Discovering asbestos in your home is no light matter. Asbestos has caused severe health effects in those exposed to it, and it can still be found in many older houses that haven’t been renovated. Looking for asbestos can be challenging, but there are suggestions on what to look for and how to deal with it. You should never handle asbestos on your own, as that could do more harm than good.
How Does Asbestos Cause Harm?
Asbestos is harmless when left undisturbed and intact, but it becomes a hazard when touched or moved. Disturbance can cause the asbestos to break into tiny fibers that are released into the air. When inhaled, these fibers remain in the lungs and can cause mesothelioma, lung cancer, pleural disease and lung scarring (called asbestosis).
How Do You Identify Asbestos?
It can be difficult to determine if a building material contains asbestos simply by looking at it. Asbestos is usually hidden away in walls, ceilings, flooring, pipes, insulation or heating ducts, and you may not look there unless you are doing a remodel. Those with houses from before the 90s should have an asbestos inspector come examine the house before doing renovations, even minor ones. Once asbestos has been broken up, it can track to the rest of the house and become far more difficult to eliminate.

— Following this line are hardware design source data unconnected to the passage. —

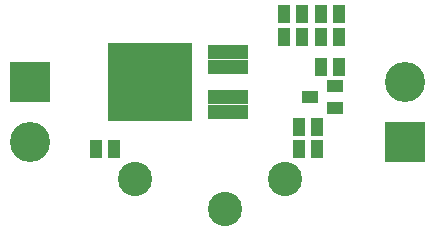
<source format=gts>
G04 #@! TF.FileFunction,Soldermask,Top*
%FSLAX46Y46*%
G04 Gerber Fmt 4.6, Leading zero omitted, Abs format (unit mm)*
G04 Created by KiCad (PCBNEW 4.0.4-stable) date Thu Oct  6 13:32:55 2016*
%MOMM*%
%LPD*%
G01*
G04 APERTURE LIST*
%ADD10C,0.100000*%
%ADD11R,7.199580X6.650940*%
%ADD12R,3.399740X1.210260*%
%ADD13R,3.400000X3.400000*%
%ADD14C,3.400000*%
%ADD15R,1.035000X1.543000*%
%ADD16C,2.899360*%
%ADD17R,1.400760X0.999440*%
G04 APERTURE END LIST*
D10*
D11*
X140970000Y-71755000D03*
D12*
X147568920Y-74295000D03*
X147568920Y-73025000D03*
X147568920Y-70485000D03*
X147568920Y-69215000D03*
D13*
X162560000Y-76835000D03*
D14*
X162560000Y-71755000D03*
D15*
X155448000Y-66040000D03*
X156972000Y-66040000D03*
X155448000Y-67945000D03*
X156972000Y-67945000D03*
D13*
X130810000Y-71755000D03*
D14*
X130810000Y-76835000D03*
D15*
X152273000Y-66040000D03*
X153797000Y-66040000D03*
X152273000Y-67945000D03*
X153797000Y-67945000D03*
X153543000Y-75565000D03*
X155067000Y-75565000D03*
X155448000Y-70485000D03*
X156972000Y-70485000D03*
D16*
X152400000Y-80010000D03*
X147320000Y-82550000D03*
X139700000Y-80010000D03*
D17*
X156631640Y-73977500D03*
X154518360Y-73025000D03*
X156631640Y-72072500D03*
D15*
X153543000Y-77470000D03*
X155067000Y-77470000D03*
X136398000Y-77470000D03*
X137922000Y-77470000D03*
M02*

</source>
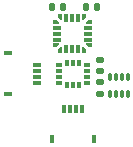
<source format=gtp>
G04 #@! TF.GenerationSoftware,KiCad,Pcbnew,7.0.7*
G04 #@! TF.CreationDate,2024-03-10T05:18:15-05:00*
G04 #@! TF.ProjectId,O12imu,4f313269-6d75-42e6-9b69-6361645f7063,1*
G04 #@! TF.SameCoordinates,Original*
G04 #@! TF.FileFunction,Paste,Top*
G04 #@! TF.FilePolarity,Positive*
%FSLAX46Y46*%
G04 Gerber Fmt 4.6, Leading zero omitted, Abs format (unit mm)*
G04 Created by KiCad (PCBNEW 7.0.7) date 2024-03-10 05:18:15*
%MOMM*%
%LPD*%
G01*
G04 APERTURE LIST*
G04 Aperture macros list*
%AMRoundRect*
0 Rectangle with rounded corners*
0 $1 Rounding radius*
0 $2 $3 $4 $5 $6 $7 $8 $9 X,Y pos of 4 corners*
0 Add a 4 corners polygon primitive as box body*
4,1,4,$2,$3,$4,$5,$6,$7,$8,$9,$2,$3,0*
0 Add four circle primitives for the rounded corners*
1,1,$1+$1,$2,$3*
1,1,$1+$1,$4,$5*
1,1,$1+$1,$6,$7*
1,1,$1+$1,$8,$9*
0 Add four rect primitives between the rounded corners*
20,1,$1+$1,$2,$3,$4,$5,0*
20,1,$1+$1,$4,$5,$6,$7,0*
20,1,$1+$1,$6,$7,$8,$9,0*
20,1,$1+$1,$8,$9,$2,$3,0*%
%AMFreePoly0*
4,1,6,0.150000,-0.325000,0.000000,-0.325000,-0.150000,-0.175000,-0.150000,0.175000,0.150000,0.175000,0.150000,-0.325000,0.150000,-0.325000,$1*%
%AMFreePoly1*
4,1,6,0.150000,-0.175000,0.000000,-0.325000,-0.150000,-0.325000,-0.150000,0.175000,0.150000,0.175000,0.150000,-0.175000,0.150000,-0.175000,$1*%
%AMFreePoly2*
4,1,7,0.175000,-0.150000,-0.175000,-0.150000,-0.325000,-0.150000,-0.325000,0.000000,-0.175000,0.150000,0.175000,0.150000,0.175000,-0.150000,0.175000,-0.150000,$1*%
%AMFreePoly3*
4,1,6,0.175000,-0.150000,-0.175000,-0.150000,-0.325000,0.000000,-0.325000,0.150000,0.175000,0.150000,0.175000,-0.150000,0.175000,-0.150000,$1*%
%AMFreePoly4*
4,1,6,0.150000,0.175000,0.150000,-0.175000,-0.150000,-0.175000,-0.150000,0.325000,0.000000,0.325000,0.150000,0.175000,0.150000,0.175000,$1*%
%AMFreePoly5*
4,1,6,0.150000,-0.175000,-0.150000,-0.175000,-0.150000,0.175000,0.000000,0.325000,0.150000,0.325000,0.150000,-0.175000,0.150000,-0.175000,$1*%
%AMFreePoly6*
4,1,6,0.325000,0.000000,0.175000,-0.150000,-0.175000,-0.150000,-0.175000,0.150000,0.325000,0.150000,0.325000,0.000000,0.325000,0.000000,$1*%
%AMFreePoly7*
4,1,6,0.325000,0.000000,0.325000,-0.150000,-0.175000,-0.150000,-0.175000,0.150000,0.175000,0.150000,0.325000,0.000000,0.325000,0.000000,$1*%
G04 Aperture macros list end*
%ADD10R,0.800000X0.300000*%
%ADD11R,0.800000X0.400000*%
%ADD12R,0.300000X0.800000*%
%ADD13R,0.400000X0.800000*%
%ADD14RoundRect,0.050000X-0.100000X0.285000X-0.100000X-0.285000X0.100000X-0.285000X0.100000X0.285000X0*%
%ADD15FreePoly0,270.000000*%
%ADD16R,0.700000X0.300000*%
%ADD17FreePoly1,270.000000*%
%ADD18FreePoly2,270.000000*%
%ADD19R,0.300000X0.700000*%
%ADD20FreePoly3,270.000000*%
%ADD21FreePoly4,270.000000*%
%ADD22FreePoly5,270.000000*%
%ADD23FreePoly6,270.000000*%
%ADD24FreePoly7,270.000000*%
%ADD25RoundRect,0.140000X0.170000X-0.140000X0.170000X0.140000X-0.170000X0.140000X-0.170000X-0.140000X0*%
%ADD26R,0.533400X0.304800*%
%ADD27R,0.304800X0.533400*%
%ADD28RoundRect,0.140000X-0.170000X0.140000X-0.170000X-0.140000X0.170000X-0.140000X0.170000X0.140000X0*%
%ADD29RoundRect,0.140000X0.140000X0.170000X-0.140000X0.170000X-0.140000X-0.170000X0.140000X-0.170000X0*%
%ADD30RoundRect,0.140000X-0.140000X-0.170000X0.140000X-0.170000X0.140000X0.170000X-0.140000X0.170000X0*%
G04 APERTURE END LIST*
D10*
X47000000Y-50750000D03*
X47000000Y-50250000D03*
X47000000Y-49750000D03*
X47000000Y-49250000D03*
D11*
X44500000Y-48250000D03*
X44500000Y-51750000D03*
D12*
X50750000Y-53000000D03*
X50250000Y-53000000D03*
X49750000Y-53000000D03*
X49250000Y-53000000D03*
D13*
X48250000Y-55500000D03*
X51750000Y-55500000D03*
D14*
X54650000Y-50250000D03*
X54150000Y-50250000D03*
X53650000Y-50250000D03*
X53150000Y-50250000D03*
X53150000Y-51730000D03*
X53650000Y-51730000D03*
X54150000Y-51730000D03*
X54650000Y-51730000D03*
D15*
X51425000Y-45600000D03*
D16*
X51250000Y-46100000D03*
X51250000Y-46600000D03*
X51250000Y-47100000D03*
D17*
X51425000Y-47600000D03*
D18*
X50950000Y-48075000D03*
D19*
X50450000Y-47900000D03*
X49950000Y-47900000D03*
X49450000Y-47900000D03*
D20*
X48950000Y-48075000D03*
D21*
X48475000Y-47600000D03*
D16*
X48650000Y-47100000D03*
X48650000Y-46600000D03*
X48650000Y-46100000D03*
D22*
X48475000Y-45600000D03*
D23*
X48950000Y-45125000D03*
D19*
X49450000Y-45300000D03*
X49950000Y-45300000D03*
X50450000Y-45300000D03*
D24*
X50950000Y-45125000D03*
D25*
X52300000Y-49780000D03*
X52300000Y-48820000D03*
D26*
X48818900Y-49249999D03*
X48818900Y-49750000D03*
X48818900Y-50250000D03*
X48818900Y-50750001D03*
D27*
X49500001Y-50927100D03*
X50000000Y-50927100D03*
X50499999Y-50927100D03*
D26*
X51181100Y-50750001D03*
X51181100Y-50250000D03*
X51181100Y-49750000D03*
X51181100Y-49249999D03*
D27*
X50499999Y-49072900D03*
X50000000Y-49072900D03*
X49500001Y-49072900D03*
D28*
X52300000Y-50720000D03*
X52300000Y-51680000D03*
D29*
X48220000Y-44350000D03*
X49180000Y-44350000D03*
D30*
X51120000Y-44350000D03*
X52080000Y-44350000D03*
M02*

</source>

What Should You Do if You Find It?
If you’ve identified asbestos in your home, or suspect a material might contain asbestos, don’t move it. Make sure that no one in the house goes near it until it can be removed. Walking through an area with asbestos can risk exposure and allow fibers to attach to skin and clothing. You should only work with asbestos if you have proper training and the right equipment. Avoid the temptation to sweep or vacuum up asbestos materials, as that can also risk its spread. Call a removal contractor who works frequently with asbestos.
What Does a Contractor Do?
Removal contractors remove all the asbestos from your home before it becomes a danger. When looking for a contractor, check their certifications and credentials to determine they are a reliable professional, as there aren’t federal guidelines guaranteeing contractors have gone through the right training. Once you’ve found one, an asbestos abatement contractor, like from Nielsen Environmental, may do an inspection of your home and then carefully remove the asbestos. They may seal off a material containing asbestos, such as a pipe, or enclose the material so that no fibers can escape.